Uluçaylı “Kıbrıs kültürünü tanıtırken hem onlar hem de ben kazanıyorum” derken Devletin turizm politikalarının yetersizliğinden de şikâyet etti.
Tam bir Kıbrıslı olan, konuşurken araba veya otomobil yerine hala “tomofil” diyen Kasım Uluçaylı ile yaptığımız söyleşiden satır başlarını topladık;
• Kıbrıs el işleri, çocukluğumdan beri içimde bir sevgidir. Bu işe o yüzden girdim. Lefkara, benim köyüm Mennoya’ya çok yakındı. Anam da Lefkara işi işlerdi. Sattığım ürünlerin çoğunu köy kadın kurslarına katılan bayanlar, siparişim üzerine yapar. Lefkara işinden başka beğendiğim diğer el işleri olursa onları da alırım.
• Lefkara işi,14.yy’da Venedik döneminde Lefkara köyünde başladı. Kumaşı ham keten, ipliği saf pamuktur.
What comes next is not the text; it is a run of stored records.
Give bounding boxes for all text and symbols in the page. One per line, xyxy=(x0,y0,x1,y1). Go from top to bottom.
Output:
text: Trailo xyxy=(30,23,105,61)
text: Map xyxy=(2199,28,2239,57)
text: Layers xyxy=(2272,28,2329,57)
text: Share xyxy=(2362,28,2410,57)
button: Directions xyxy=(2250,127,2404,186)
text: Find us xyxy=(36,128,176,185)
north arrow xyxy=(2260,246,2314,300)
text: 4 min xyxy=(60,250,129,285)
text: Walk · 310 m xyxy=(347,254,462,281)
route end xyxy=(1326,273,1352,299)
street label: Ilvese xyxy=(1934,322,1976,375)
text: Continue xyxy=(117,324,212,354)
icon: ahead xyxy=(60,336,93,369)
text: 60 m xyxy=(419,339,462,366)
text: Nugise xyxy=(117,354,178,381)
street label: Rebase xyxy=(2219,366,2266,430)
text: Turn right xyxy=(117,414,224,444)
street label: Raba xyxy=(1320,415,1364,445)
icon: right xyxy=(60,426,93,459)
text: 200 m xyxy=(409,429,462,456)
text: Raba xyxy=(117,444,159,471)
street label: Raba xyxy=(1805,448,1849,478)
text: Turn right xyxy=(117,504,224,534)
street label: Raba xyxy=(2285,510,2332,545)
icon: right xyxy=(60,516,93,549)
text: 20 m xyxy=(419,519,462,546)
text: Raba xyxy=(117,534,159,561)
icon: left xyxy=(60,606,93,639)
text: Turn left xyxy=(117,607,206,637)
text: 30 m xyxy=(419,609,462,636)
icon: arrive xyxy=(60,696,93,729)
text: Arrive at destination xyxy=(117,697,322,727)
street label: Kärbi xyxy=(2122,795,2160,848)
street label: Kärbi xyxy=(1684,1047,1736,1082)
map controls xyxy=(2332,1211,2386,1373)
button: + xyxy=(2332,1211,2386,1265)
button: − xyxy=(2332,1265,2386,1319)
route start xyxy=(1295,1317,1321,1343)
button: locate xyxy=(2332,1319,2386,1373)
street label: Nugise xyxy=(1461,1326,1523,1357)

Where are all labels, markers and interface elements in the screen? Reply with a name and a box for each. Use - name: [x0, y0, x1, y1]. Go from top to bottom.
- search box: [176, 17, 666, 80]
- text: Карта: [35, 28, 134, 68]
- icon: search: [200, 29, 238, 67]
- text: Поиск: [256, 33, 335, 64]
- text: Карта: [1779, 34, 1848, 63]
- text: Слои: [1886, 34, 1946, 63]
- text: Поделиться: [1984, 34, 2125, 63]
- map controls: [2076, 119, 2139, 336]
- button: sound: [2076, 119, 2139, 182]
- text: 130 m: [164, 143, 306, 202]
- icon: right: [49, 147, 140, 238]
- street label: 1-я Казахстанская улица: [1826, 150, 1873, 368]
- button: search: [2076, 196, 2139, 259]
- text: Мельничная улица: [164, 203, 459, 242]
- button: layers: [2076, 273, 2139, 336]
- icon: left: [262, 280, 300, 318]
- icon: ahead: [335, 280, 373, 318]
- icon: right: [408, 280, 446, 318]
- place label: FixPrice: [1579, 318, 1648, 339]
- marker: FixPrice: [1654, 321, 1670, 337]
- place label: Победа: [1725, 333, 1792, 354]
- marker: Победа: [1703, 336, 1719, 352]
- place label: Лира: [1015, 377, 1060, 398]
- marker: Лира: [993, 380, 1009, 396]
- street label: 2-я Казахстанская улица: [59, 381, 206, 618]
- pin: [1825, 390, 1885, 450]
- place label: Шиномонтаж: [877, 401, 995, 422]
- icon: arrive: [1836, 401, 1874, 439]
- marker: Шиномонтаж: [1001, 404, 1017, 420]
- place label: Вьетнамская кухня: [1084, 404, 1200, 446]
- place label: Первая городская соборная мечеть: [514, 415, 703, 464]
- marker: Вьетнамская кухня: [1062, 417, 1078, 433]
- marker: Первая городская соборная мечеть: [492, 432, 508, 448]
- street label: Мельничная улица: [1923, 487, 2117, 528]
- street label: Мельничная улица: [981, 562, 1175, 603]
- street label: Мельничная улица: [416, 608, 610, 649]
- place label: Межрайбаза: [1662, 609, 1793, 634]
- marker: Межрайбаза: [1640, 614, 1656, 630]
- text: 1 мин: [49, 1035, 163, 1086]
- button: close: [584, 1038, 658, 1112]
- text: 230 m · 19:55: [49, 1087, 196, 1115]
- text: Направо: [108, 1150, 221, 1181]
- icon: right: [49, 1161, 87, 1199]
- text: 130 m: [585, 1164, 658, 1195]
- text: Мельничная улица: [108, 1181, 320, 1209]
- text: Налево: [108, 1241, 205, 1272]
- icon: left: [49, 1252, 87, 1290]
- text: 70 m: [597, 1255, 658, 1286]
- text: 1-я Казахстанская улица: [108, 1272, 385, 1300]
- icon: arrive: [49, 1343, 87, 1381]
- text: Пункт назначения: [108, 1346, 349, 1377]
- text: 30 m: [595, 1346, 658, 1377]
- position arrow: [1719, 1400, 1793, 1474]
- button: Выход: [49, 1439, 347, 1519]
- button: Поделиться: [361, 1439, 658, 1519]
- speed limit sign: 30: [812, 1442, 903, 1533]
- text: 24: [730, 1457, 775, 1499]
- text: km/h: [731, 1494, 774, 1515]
Bir yastık üzerine yerleştirilerek veya kasnak kullanılarak yapılır. Yaprak, dere, yıldız gibi motifleri var. Leonardo Da Vinci, son akşam yemeği eserinde dere motifi kullandığı için buna Da Vinci işi de denir. Bu, çok satılan bir motiftir.
• Bizim bölgemizde yaşayan kadınlar, kızlarının çeyizini Lefkara işleri ile yaparlardı. Nesilden nesile geçti. Şimdiki gençler pek ilgilenmez ama bu kültürümüzün bir parçasıdır. Yaşatmak lazım. Hem kültürümüze, hem de üreten kadınlara katkı sağlar.
• Turizm Bakanlığı, turizm tanıtımında, el işleri açısından yetersizdir. Ciddiye alınmıyor galiba... Turizm Tanıtma Daireleri bizimle irtibata geçmeli, Turizm Fuarlarında veya tanıtım olan fuarlarda bizim ürünler de yer almalı. Hatta Lefkara işi yapan kadınlarımızdan biri, bu fuarlara gidip bu işi orada canlı canlı göstermeli.
• Lefkara işine Rum sahip çıktı. Halbuki bu Kıbrıs’ımızın kültürüdür. Geri kalmamalıyız. Üstelik biz KKTC’de daha da ucuz satıyoruz. Geçenlerde, bir müşterim, Lefkara köyünden 40 Euro’ya aldığı bir ürünü bende 50 TL’ye görünce çok şaşırdı.